Australia’s population is growing. The factors that determine this growth are mortality, fertility and net migration. The largest factor influencing population growth over the past decade has been net overseas migration rather than natural increase, although less so than over previous decades. Scenarios of future growth developed by the Australian Bureau of Statistics and by the Australian Government Treasury use plausible ranges of each of these factors in combination to generate population projections, although to some degree these are constrained by historical trends. The best recent synthesis of these analyses for both population and associated economic projections is the 2010 intergenerational report (IGR) by the Treasury.5 The population projections in the IGR build on those published by the Australian Bureau of Statistics in 2008.18
Australian mortality rates have fallen significantly over the past century; these falls have added to population growth and the proportion of older people in the Australian population. Australia’s crude mortality rate has fallen from 9.1 deaths per 1000 people per year in 1968 to 6.7 deaths per 1000 people per year in 2008. Mortality rates have fallen for both sexes, particularly for those aged 50 or more, since 1970. The life expectancy for Australians remains among the highest in the world. The 2006–08 life tables indicated that life expectancy at birth for men had risen to 79.2 years and for women to 83.7 years (an increase of 24.0 and 24.9 years, respectively, since 1901–10).
The total fertility rate is the average number of children a woman gives birth to in her lifetime; 2.1 is considered to be the fertility rate needed to keep the long-term population stable in the absence of changes in mortality rates and if there is no net migration. The 2008 estimate of the world total fertility rate is 2.5, ranging from 1.2 to 7.1. Most developed countries have fertility rates below the replacement rate.

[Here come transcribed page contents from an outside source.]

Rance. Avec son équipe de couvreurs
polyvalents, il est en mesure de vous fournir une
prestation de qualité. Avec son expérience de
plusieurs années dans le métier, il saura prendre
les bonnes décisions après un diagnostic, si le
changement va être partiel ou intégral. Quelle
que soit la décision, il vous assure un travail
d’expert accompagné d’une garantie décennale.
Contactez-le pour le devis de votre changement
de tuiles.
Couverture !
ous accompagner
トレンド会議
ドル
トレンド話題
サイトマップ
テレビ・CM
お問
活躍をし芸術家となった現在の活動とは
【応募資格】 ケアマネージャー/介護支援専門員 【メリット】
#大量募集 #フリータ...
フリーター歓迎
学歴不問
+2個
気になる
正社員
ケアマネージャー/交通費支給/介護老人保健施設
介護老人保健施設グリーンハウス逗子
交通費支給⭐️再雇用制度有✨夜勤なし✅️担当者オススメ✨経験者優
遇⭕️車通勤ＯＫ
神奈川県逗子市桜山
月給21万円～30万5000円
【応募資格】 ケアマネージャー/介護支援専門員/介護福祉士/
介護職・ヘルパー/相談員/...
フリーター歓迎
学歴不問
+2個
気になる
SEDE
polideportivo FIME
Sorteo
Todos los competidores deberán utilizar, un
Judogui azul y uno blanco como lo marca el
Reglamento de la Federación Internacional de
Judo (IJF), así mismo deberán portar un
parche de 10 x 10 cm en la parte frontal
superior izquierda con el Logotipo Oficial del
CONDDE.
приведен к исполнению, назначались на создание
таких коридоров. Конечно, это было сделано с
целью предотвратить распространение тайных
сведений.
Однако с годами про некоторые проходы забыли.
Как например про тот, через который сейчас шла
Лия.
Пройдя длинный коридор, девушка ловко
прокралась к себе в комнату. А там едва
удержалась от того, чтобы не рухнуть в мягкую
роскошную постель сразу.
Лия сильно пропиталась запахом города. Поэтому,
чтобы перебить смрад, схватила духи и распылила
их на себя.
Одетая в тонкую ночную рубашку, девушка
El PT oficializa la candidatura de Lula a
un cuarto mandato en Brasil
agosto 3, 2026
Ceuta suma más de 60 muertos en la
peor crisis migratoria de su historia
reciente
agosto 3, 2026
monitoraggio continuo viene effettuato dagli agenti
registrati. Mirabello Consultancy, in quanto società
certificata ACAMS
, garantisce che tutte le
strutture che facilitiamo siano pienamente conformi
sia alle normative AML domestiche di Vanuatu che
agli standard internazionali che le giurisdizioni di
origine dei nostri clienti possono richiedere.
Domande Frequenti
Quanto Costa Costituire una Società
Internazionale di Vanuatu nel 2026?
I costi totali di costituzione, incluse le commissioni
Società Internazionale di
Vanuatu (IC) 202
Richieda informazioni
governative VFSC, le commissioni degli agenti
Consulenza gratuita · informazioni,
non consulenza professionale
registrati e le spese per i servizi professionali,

Australian fertility peaked at 3.5 births per woman in 1961 (the end of the post–World War 2 baby boom). Subsequently, the total fertility rate of Australian women declined rapidly during the 1960s and 1970s, stabilised during the 1980s, then declined further until 2001. Since that time, fertility has been generally increasing to reach almost two births per woman in 2008, the highest since 1977 (Figure 2.4). The IGR base scenario projects fertility to fall slightly to 1.9 by 2013, and stay at that level for the remainder of the projection period. Although the fertility projection is below the natural replacement rate, natural increase remains positive throughout the projection period because relatively more women are currently in the younger rather than older age groups.